This week marks the first week of Semester Two of uni for me, and I had two classes to attend on Monday. I was already unsure about attending the first one - it started at 9am and I often have a lot of pain and discomfort early in the morning. I had fully intended to go to the one in the afternoon, even though it went for three hours (which is rather daunting to me as a few of my symptoms can be triggered by that much time staring at screens, under fluorescent lights...with stale air and no tea.... >shudder<).
It turned out that I would be going to neither of my classes, as I ended up having migraine symptoms on Sunday night which turned into full-blown 'ouch that hurts' on Monday morning.
This is actually a fairly normal occurrence for me - every two months or so, these days (it used to be more frequent) I get a migraine that can sometimes turn into two or three in a few days. It means I kind of can't look at computer screens for a couple of days, and even reading and tv screens are relatively off-limits, too. I don't think anyone needs me to tell them how much this can disrupt my studying, and my (currently unpaid) vocation. However, I usually can just get past all of that and focus on resting until I feel more stable.
Yesterday, however, I just felt awful. Not just physically, but emotionally, too. I began to feel like this is all that I would have for the rest of my life - never being able to hold down any sort of paid job because I can never know when I will get sick. Having to cancel an appointment and my first two classes just made this feel worse, and I wondered if I would ever be independent and be able to support myself financially.
This worries are something that I carry with me constantly. But some days they are just harder to reason with.
flowers from Xin
It took the liberal application of time and cuddles with Xin, tea, and gentle rest, but I am feeling a lot better. The thing is, I am extremely lucky in this life. Yes, I get sick a lot, and that sucks. But through that sickness I was also given the chance to pursue (gently) what I really want to do with my life. I have been given the ability to look inside myself and figure things out, and really get to know who I am. I have used pain as a catalyst for growth.
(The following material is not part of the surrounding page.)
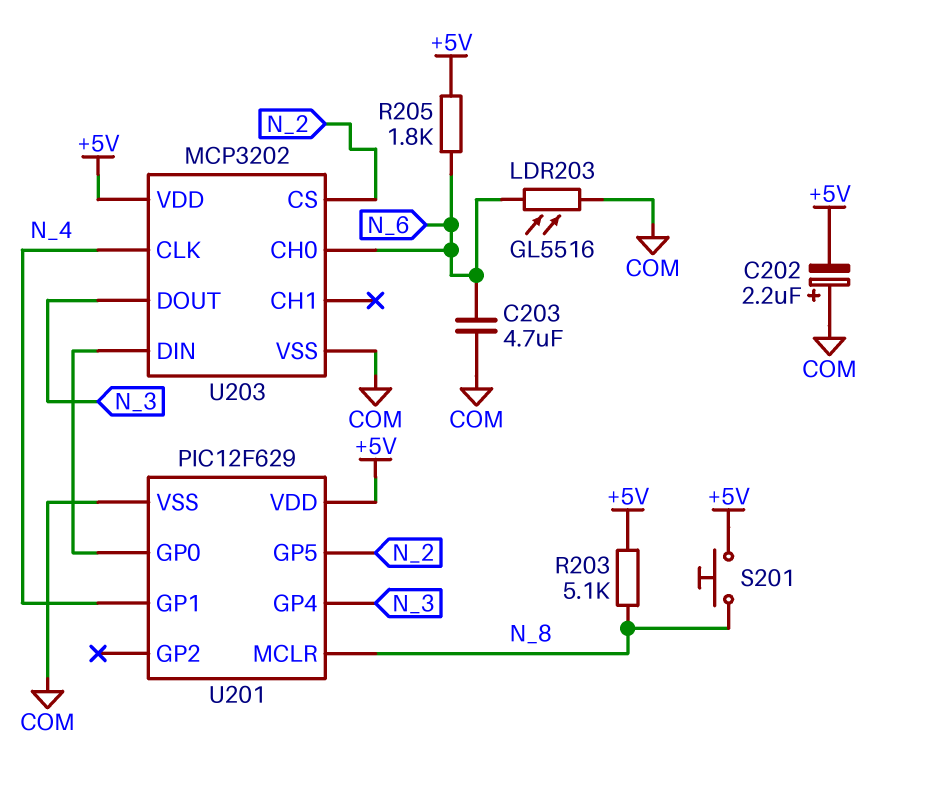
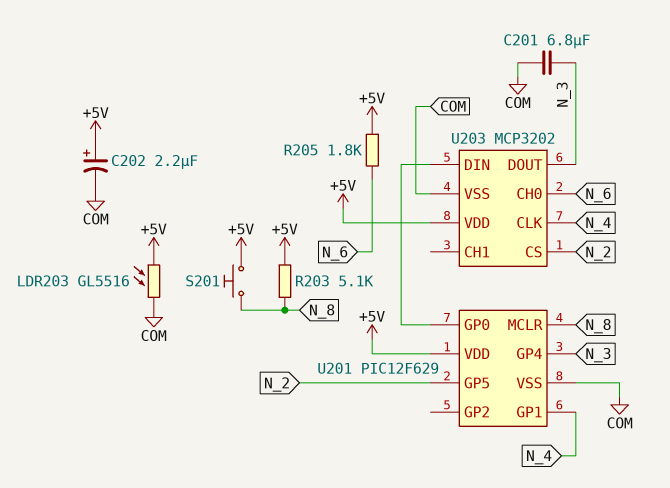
C201: none -> 6.8uF (COM, N_3)
C202: 2.2uF (plus COM, minus +5V) -> 2.2uF (plus +5V, minus COM)
C203: 4.7uF (COM, N_6) -> none
LDR203: GL5516 (COM, N_6) -> GL5516 (+5V, COM)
I am not going to say that I am grateful I got sick, or that I continue to do so. Because sometimes I just don't feel that way at all. But, thanks to this feeling of illness, I have been able to realise that I just need some time not to push myself forward for a while. Sometimes you can do all you can to try to heal yourself, or move your career forward, or make yourself feel more loved, more grateful, and none of it really works. Sometimes what you need is time just to be, to wait, to watch.
So this is me. Waiting. And giving myself permission to step back for a little while from the need to be something more than I am.